Anaphite behauptet jedoch, eine Art Lösung gefunden zu haben. Die DCP®-Technologie bindet die Zusatzstoffe – etwa leitfähige Kohlenstoffpartikel und Polymere – direkt an die aktive Partikeloberfläche. Das sorgt für eine gleichmäßigere Verteilung und stabilere Filme auf den Kathodenfolien. Was im Labor funktioniert, soll nun in roll-to-roll-Prozessen demonstriert werden, also in der Fertigung auf industriellen Maschinen.

Wenn der Prozess klappt, könnte Anaphite viel ändern
Die möglichen Auswirkungen sind groß. Denn das Mischen und Beschichten macht 30 bis 40 Prozent der Produktionskosten einer Batteriezelle aus – und den größten Teil des Energieverbrauchs. LFP ist bereits heute doppelt so energieintensiv wie NMC, wenn es um die Herstellung geht. Eine Prozessinnovation, die diesen Bereich drastisch reduziert, wäre für Hersteller ein Quantensprung, finanziell wie ökologisch.
Der klimabezogene Nutzen spielt auch für die Investoren eine Rolle. „Anaphites Technologie ist breit einsetzbar und kann die Kosten für Batterien weltweit senken“, sagt Craig Douglas vom World Fund. Elbow-Beach-Chef Jonathan Pollock geht noch weiter: „Die Zukunft des Fahrens ist elektrisch. Wir brauchen günstige und klimafreundliche Batterien. Genau dort setzt Anaphite an.“
Was nun passieren soll
Das neue Kapital fließt vor allem in die Skalierung: Anaphite will komplette LFP- und Graphitanoden-Elektroden im Trockenverfahren herstellen, sie in vollen Zellen testen und die Ergebnisse OEM-Partnern vorlegen. Nur wenn die sogenannten First-Cycle-Effizienz und die Lebensdauer überzeugen, hat das Verfahren eine Chance in der Industrie.

DATENABSCHNITT:
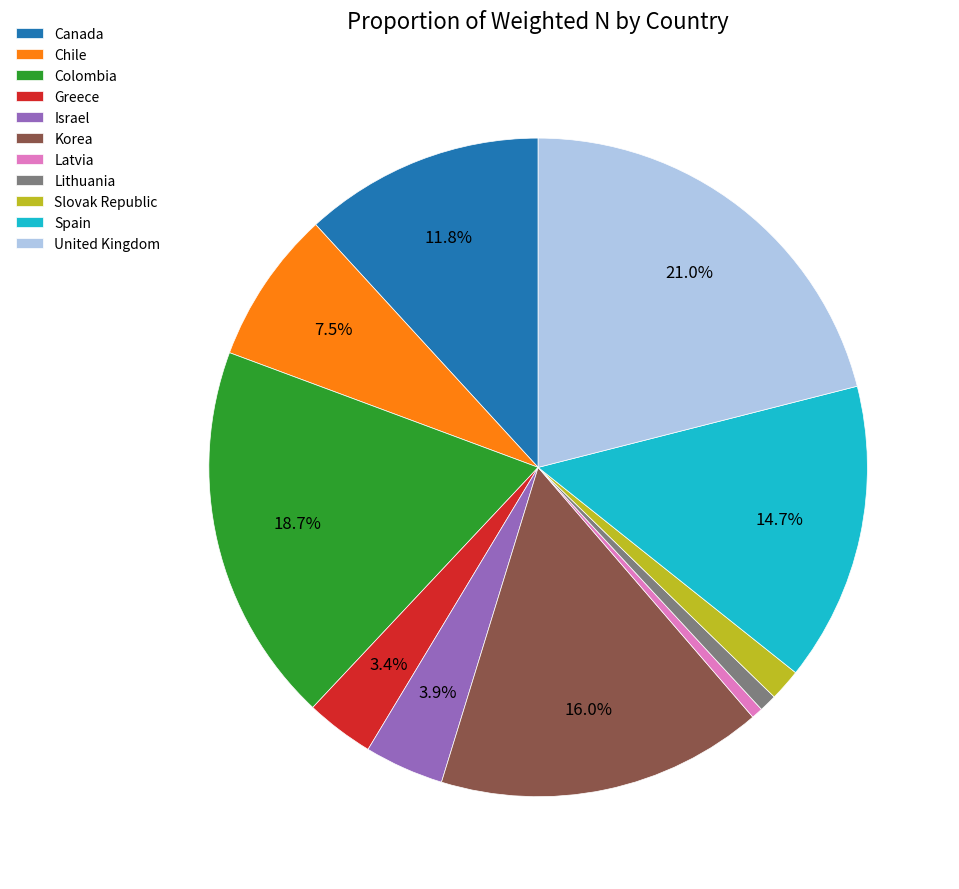

How many slices are in this pie chart?

11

FRAGEN:
1. Prüfen Sie, ob die folgenden Aussagen mit dem Text über Anaphite übereinstimmen. Antworten Sie jeweils mit Ja oder Nein und zitieren Sie die entscheidenden Worte aus dem Text: (a) Mischen und Beschichten machen 30 bis 40 Prozent der Produktionskosten einer Batteriezelle aus. (b) NMC ist in der Herstellung energieintensiver als LFP. (c) Das neue Kapital ist vor allem für die Skalierung bestimmt.
2. Warum wäre eine Prozessinnovation beim Mischen und Beschichten laut dem Text über Anaphite ein Quantensprung für Hersteller? Antworten Sie in höchstens drei Sätzen.
3. Schreiben Sie den Text über Anaphite im Anschluss an seinen letzten Satz fort.

GELÖSTE AUFGABEN:
1.
(a) Ja: „das Mischen und Beschichten macht 30 bis 40 Prozent der Produktionskosten einer Batteriezelle aus“
(b) Nein: „LFP ist bereits heute doppelt so energieintensiv wie NMC, wenn es um die Herstellung geht“
(c) Ja: „Das neue Kapital fließt vor allem in die Skalierung“

2. Mischen und Beschichten machen 30 bis 40 Prozent der Produktionskosten einer Batteriezelle aus und verursachen den größten Teil des Energieverbrauchs. Eine Innovation, die diesen Bereich drastisch reduziert, würde den Herstellern deshalb finanziell wie ökologisch helfen.

3.
Gelingt das, könnte Anaphite nicht nur die Produktion von LFP-Zellen verändern, sondern die ganze Debatte um nachhaltige Batterien einen Schritt voranbringen. Denn Technik, die Kosten senkt und gleichzeitig CO₂ spart, ist selten – und extrem gefragt.

Fazit: Ein kleiner Schritt für das Start-up Anaphite, ein möglicher Sprung für die Batterieindustrie
1,4 Millionen Pfund sind in der Welt der Batterieproduktion ein eher bescheidener Betrag. Doch für Anaphite könnte genau dieses Geld den entscheidenden Unterschied machen. Die kommenden Jahre werden zeigen, ob das Unternehmen tatsächlich eine Schlüsseltechnologie entwickelt hat oder ob die Herausforderungen doch zu groß sind.
Fest steht: Die Nachfrage nach besseren Herstellungsverfahren steigt. Die Autoindustrie braucht Lösungen, die den CO₂-Fußabdruck der Batterien senken. Die Politik macht Druck. Und die Konsumenten wollen günstigere E-Autos.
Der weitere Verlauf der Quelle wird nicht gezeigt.